Il Crisostomo nel lungo discorso fatto a questa giovane vedova, del quale ho riportato solo alcune parti significative, si mostra di una dolcezza e sensibilità uniche. Quasi come se volesse far toccare con mano al lettore la bellezza dell’amore cristiano che univa questi due sposi e che continua, anche oggi, ad unire i coniugi cristiani. Il Crisostomo mette in luce la bellezza del matrimonio quando questo è vissuto in Dio. Quando l’amore che unisce gli sposi è quello di Dio, neanche la morte può decretare la fine di quella unione. L’una sola carne continuerà a vivere oltre la morte e verrà vissuta, in cielo, con modalità a noi sconosciute. Con Agostino (354-430 circa) s’intravede il mutamento del pensiero della Chiesa. Si parte dal considerare bigami i vedovi che contraggono le seconde nozze per arrivare ad affermare, nello scritto La dignità dello stato vedovile indirizzato ad una certa Giuliana, che: «Occorre quindi che tu in primo luogo ti persuada di questo, che, cioè, la dignità del genere di vita da te prescelto non include condanna per le seconde nozze: solo che queste sono un bene minore». Egli non condanna le seconde nozze contratte da vedovi per mezzo della concessione paolina, ma le vede non equiparate al primo matrimonio. L’ideale cristiano, come testimoniato dai Padri della Chiesa e dagli autori dei primi secoli, era il matrimonio assolutamente unico, per cui non si poteva accedere alle seconde nozze nemmeno dopo la morte del primo coniuge, in quanto il legame doveva essere unico per la vita terrena e per l’eternità.

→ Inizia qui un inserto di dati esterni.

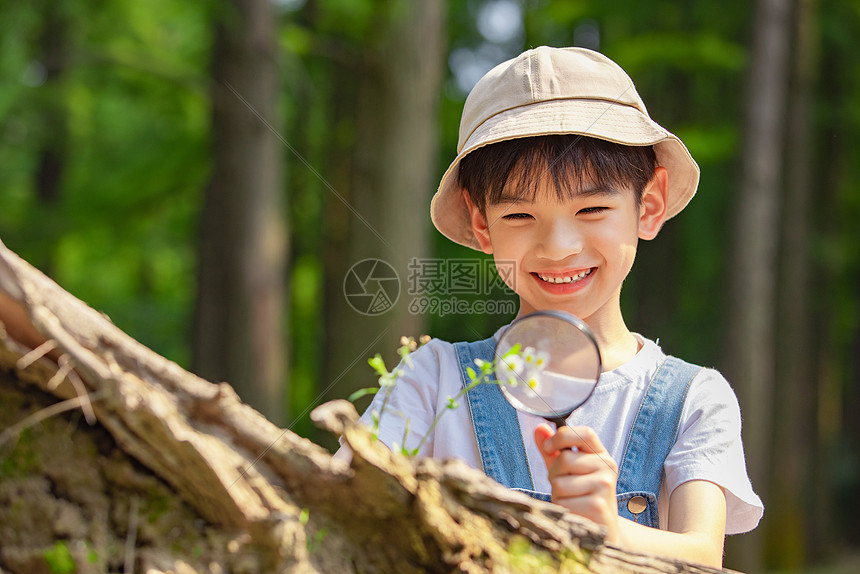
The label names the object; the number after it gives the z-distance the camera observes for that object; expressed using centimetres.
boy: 196
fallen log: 141
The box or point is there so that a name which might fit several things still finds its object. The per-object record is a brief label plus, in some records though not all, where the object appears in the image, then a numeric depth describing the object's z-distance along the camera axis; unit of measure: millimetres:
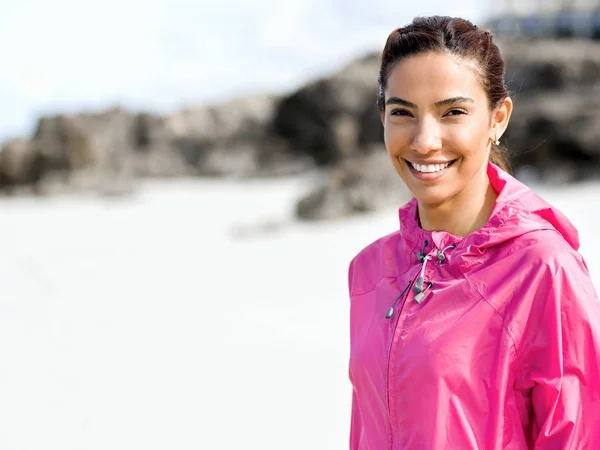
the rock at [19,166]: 17906
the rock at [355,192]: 9445
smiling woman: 1180
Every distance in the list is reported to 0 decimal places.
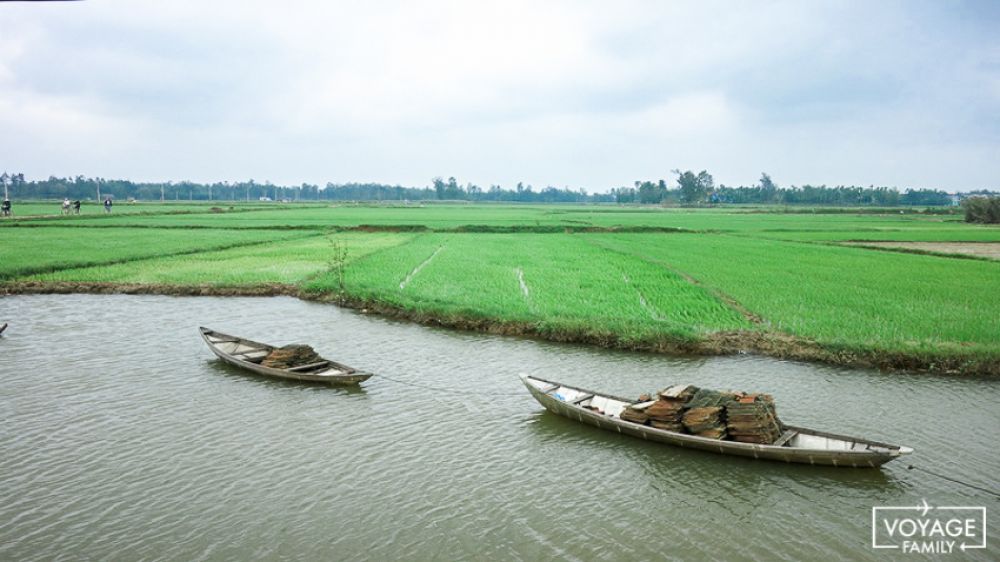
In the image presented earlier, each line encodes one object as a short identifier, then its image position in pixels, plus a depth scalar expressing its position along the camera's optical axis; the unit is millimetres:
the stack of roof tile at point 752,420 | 8727
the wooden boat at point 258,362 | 11844
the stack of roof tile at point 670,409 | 9242
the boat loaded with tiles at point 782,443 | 8359
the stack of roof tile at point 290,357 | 12492
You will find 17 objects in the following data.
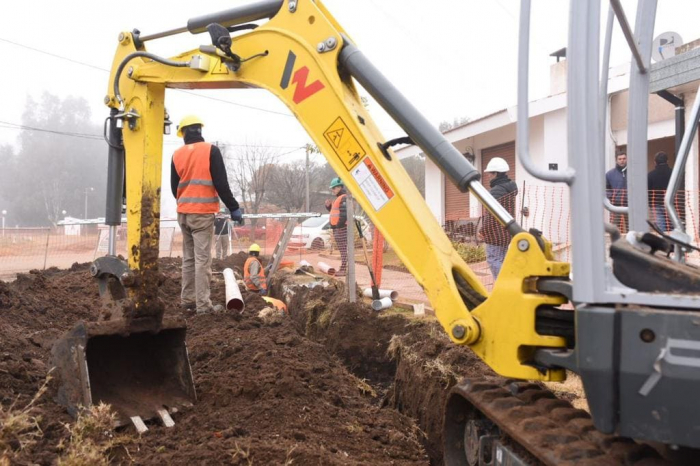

Questo modello monogamico è iscritto nella tradizione e nella vita della Chiesa. Troviamo traccia di questa convinzione anche nella Chiesa d’Oriente nella quale le seconde nozze dopo la vedovanza non hanno carattere sacramentale e non sono concesse neppure oggi ai preti dopo la morte della moglie. Anche se per i laici il secondo matrimonio è stato, poco per volta, ammesso, esso è sempre stato considerato una “concessione”. Non un bene, dunque.

I Padri della Chiesa, anche se non sono stati citati tutti, ritengono che il matrimonio sia unico ed indissolubile. In caso di vedovanza, alcuni Padri, vedono le seconde nozze come un adulterio camuffato perché in virtù dell’immortalità dell’anima la relazione coniugale non può terminare alla morte di uno dei due, ma è trasformata in Cristo, non annientata. Molti di essi richiamano l’insegnamento dell’Apostolo Paolo che invita le vedove a restare nella castità. Solo in caso di debolezza della carne le seconde nozze vengono concesse per evitare un male maggiore ma tra le prime nozze e le seconde non esiste paragone: le prime sono da considerarsi superiori mentre le seconde sono concesse come una sorta di rimedio alla concupiscenza. Probabilmente per tale motivo, inizialmente non esisteva nessun rito che sancisse le seconde nozze. Esse erano accompagnate da un atto penitenziale ed una breve benedizione fatta in forma strettamente privata senza essere sottolineata da nessun tipo di festa. L’atto penitenziale, tuttora in vigore nella prassi ortodossa, sta a sottolineare la mancata fedeltà al coniuge defunto a causa della concupiscenza della carne.